# WORK TO COMPLETE
For the material that follows, list every line containing the word "wrist".

Top of LISTED RECORDS

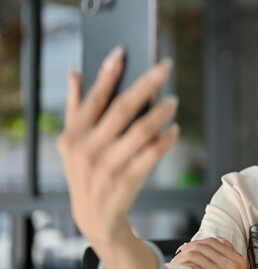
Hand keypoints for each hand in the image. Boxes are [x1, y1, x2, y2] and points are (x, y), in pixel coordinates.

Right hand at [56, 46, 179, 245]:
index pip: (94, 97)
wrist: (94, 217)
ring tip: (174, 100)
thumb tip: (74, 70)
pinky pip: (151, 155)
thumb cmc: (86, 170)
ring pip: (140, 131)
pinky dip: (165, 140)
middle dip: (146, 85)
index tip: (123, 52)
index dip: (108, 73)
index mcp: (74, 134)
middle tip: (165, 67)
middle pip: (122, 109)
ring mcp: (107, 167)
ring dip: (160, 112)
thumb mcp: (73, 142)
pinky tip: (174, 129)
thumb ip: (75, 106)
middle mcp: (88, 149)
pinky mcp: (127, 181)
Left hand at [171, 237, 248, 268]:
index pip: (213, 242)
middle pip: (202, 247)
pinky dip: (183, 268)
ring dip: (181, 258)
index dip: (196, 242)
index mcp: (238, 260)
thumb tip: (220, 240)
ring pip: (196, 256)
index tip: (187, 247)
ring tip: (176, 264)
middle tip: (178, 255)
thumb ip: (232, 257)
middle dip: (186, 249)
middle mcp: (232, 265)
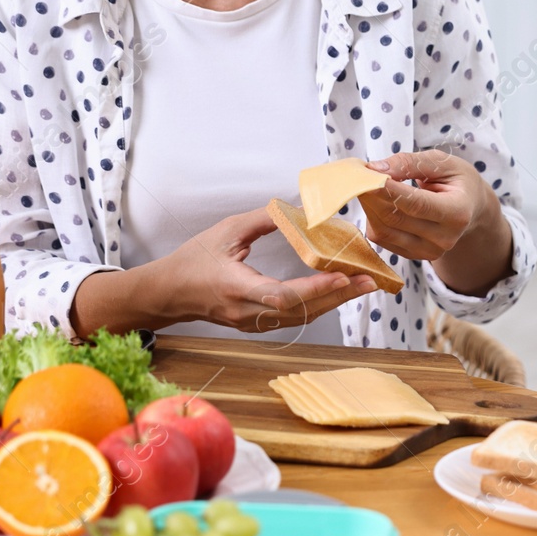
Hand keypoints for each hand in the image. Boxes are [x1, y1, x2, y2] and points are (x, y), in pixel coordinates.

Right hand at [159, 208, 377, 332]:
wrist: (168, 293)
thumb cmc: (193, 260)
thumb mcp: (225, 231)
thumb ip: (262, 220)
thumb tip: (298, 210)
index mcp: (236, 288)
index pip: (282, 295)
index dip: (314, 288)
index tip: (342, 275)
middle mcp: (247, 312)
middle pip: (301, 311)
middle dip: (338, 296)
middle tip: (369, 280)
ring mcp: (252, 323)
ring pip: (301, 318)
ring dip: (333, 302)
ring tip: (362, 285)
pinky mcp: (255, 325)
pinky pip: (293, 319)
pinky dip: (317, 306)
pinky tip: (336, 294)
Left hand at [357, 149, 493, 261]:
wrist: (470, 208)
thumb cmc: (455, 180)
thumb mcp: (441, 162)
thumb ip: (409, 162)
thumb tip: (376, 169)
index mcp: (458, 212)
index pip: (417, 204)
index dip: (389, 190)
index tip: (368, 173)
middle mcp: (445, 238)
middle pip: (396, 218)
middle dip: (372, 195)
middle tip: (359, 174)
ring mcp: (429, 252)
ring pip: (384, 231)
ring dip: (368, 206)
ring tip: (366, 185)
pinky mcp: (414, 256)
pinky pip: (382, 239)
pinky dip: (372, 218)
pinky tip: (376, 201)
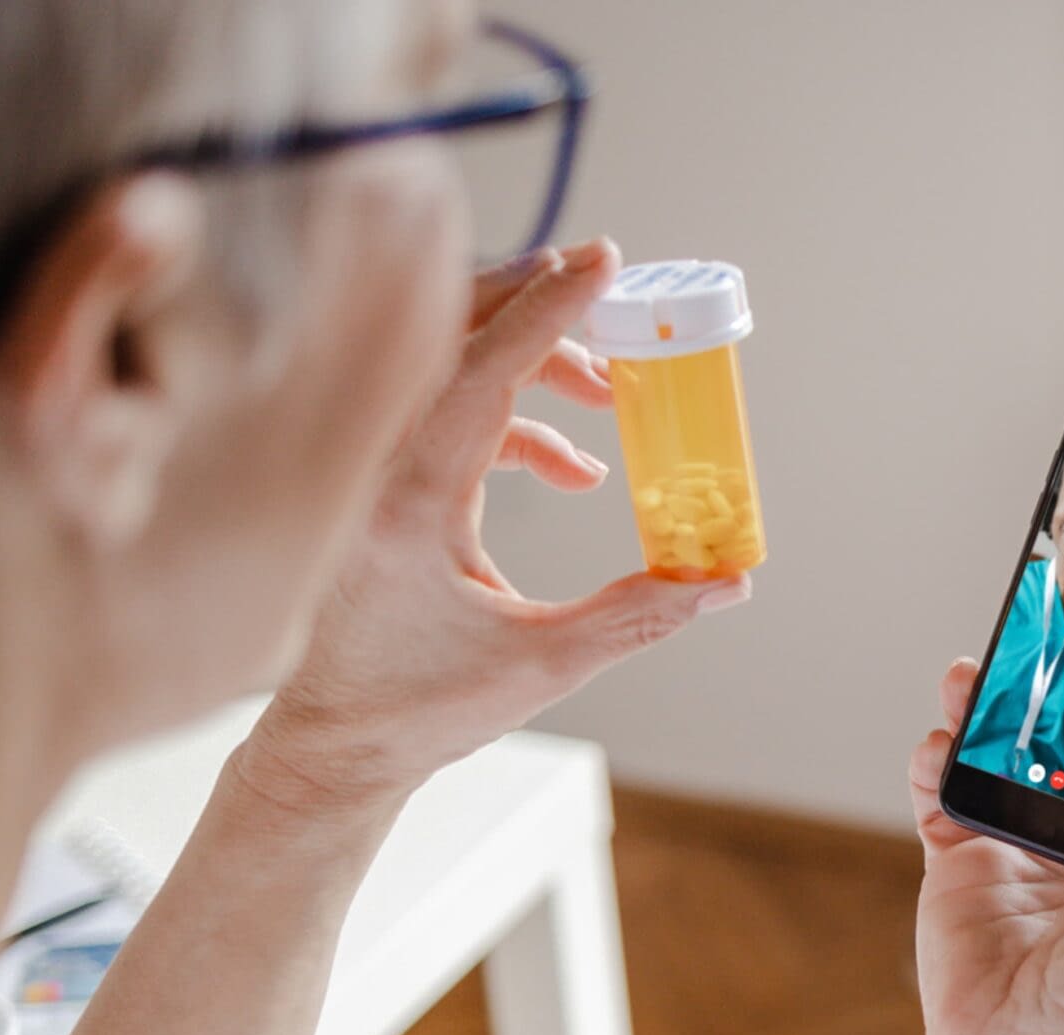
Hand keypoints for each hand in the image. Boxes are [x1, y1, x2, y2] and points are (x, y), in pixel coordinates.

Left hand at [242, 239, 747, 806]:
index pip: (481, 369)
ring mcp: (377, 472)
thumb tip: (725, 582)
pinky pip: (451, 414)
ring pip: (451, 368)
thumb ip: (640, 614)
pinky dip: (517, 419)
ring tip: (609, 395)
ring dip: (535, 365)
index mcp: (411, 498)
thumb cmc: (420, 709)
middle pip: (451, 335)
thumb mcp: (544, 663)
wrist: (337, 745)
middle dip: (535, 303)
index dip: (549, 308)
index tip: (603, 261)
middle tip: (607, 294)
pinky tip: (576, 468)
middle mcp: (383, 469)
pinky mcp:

Bottom of LISTED RECORDS
Top of LISTED RECORDS

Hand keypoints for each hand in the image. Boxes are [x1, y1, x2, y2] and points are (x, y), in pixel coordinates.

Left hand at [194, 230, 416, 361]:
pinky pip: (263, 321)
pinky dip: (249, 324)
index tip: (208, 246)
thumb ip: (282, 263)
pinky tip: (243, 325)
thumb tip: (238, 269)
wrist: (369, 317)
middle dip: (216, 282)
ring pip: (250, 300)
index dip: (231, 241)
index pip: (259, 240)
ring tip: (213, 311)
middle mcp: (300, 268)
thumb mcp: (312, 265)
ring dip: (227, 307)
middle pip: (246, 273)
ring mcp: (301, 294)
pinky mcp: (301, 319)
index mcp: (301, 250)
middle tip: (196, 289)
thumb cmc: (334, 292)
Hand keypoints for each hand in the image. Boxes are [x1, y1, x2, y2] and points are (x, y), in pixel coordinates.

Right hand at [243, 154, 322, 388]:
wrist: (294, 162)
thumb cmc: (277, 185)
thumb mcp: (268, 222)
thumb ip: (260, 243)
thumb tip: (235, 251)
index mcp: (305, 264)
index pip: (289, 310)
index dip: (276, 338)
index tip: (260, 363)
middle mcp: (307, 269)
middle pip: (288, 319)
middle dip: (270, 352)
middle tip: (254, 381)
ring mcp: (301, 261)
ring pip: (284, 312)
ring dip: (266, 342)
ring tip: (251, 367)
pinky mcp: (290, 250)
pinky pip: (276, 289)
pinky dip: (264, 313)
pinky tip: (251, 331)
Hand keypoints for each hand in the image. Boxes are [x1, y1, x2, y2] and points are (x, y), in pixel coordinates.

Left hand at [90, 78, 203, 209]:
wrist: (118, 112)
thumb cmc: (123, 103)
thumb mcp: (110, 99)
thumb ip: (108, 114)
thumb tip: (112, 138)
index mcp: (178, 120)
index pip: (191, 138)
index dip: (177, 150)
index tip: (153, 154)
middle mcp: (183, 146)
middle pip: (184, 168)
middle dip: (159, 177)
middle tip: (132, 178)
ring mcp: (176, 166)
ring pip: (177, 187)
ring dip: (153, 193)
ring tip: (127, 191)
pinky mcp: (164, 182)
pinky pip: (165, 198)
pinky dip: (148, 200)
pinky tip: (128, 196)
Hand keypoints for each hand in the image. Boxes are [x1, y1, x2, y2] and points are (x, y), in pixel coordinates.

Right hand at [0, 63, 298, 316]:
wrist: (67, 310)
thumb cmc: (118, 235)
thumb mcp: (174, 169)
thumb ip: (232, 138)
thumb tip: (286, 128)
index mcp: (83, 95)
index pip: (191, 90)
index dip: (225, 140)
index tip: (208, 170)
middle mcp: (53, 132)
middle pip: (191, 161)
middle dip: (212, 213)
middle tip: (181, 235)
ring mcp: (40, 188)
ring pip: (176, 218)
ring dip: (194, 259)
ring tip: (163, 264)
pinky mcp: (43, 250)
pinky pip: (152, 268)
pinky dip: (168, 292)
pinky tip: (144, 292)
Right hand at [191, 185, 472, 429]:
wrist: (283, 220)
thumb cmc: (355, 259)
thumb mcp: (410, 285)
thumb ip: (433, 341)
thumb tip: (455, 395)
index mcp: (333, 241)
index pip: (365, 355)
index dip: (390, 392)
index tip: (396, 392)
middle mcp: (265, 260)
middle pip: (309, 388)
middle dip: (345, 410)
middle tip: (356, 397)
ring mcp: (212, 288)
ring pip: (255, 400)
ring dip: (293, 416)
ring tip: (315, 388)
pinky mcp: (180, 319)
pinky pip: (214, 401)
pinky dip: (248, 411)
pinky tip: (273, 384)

Bottom of LISTED RECORDS
Top of LISTED RECORDS

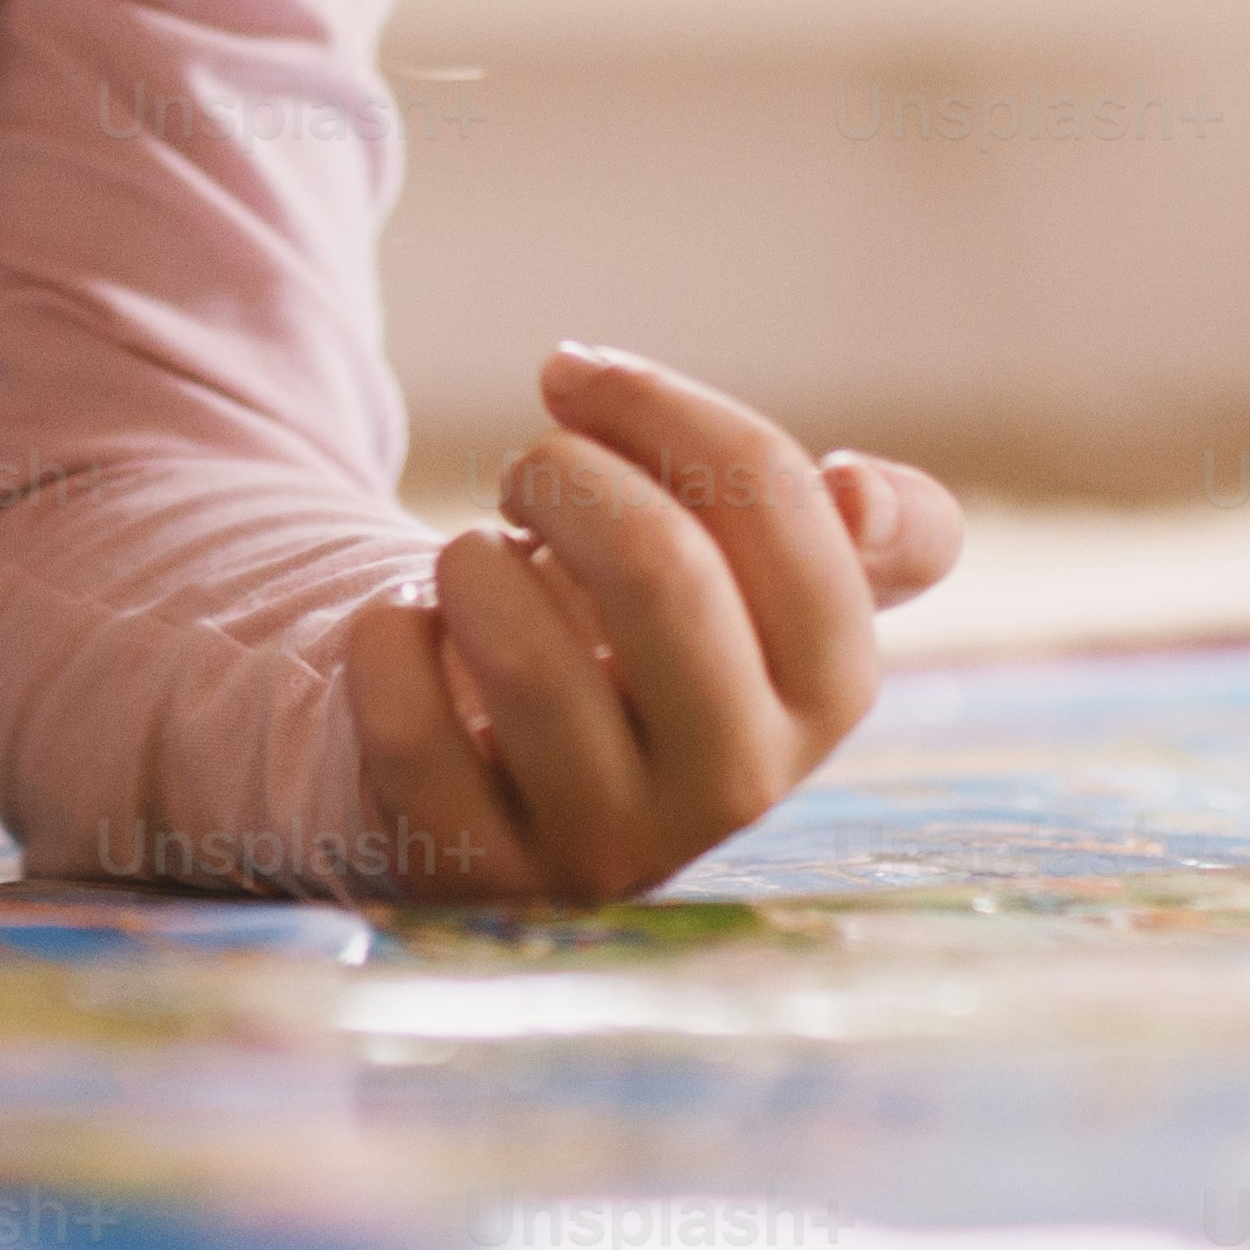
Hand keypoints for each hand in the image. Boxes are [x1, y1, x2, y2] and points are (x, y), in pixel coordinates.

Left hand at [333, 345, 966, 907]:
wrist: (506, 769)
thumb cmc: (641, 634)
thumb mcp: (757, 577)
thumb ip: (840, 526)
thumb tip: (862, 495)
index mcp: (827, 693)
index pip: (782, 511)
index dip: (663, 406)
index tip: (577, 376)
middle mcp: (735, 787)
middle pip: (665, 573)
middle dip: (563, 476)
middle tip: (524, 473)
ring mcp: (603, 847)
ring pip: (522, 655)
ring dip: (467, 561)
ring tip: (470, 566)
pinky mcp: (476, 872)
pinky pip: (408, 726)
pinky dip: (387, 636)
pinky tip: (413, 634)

Bottom of LISTED RECORDS

# SOLUTION TO THE PROBLEM
wrist: (94, 217)
wrist: (168, 293)
wrist: (470, 208)
wrist: (337, 745)
wrist: (369, 317)
wrist: (294, 162)
wrist: (118, 112)
wrist: (67, 310)
wrist: (283, 220)
wrist: (506, 769)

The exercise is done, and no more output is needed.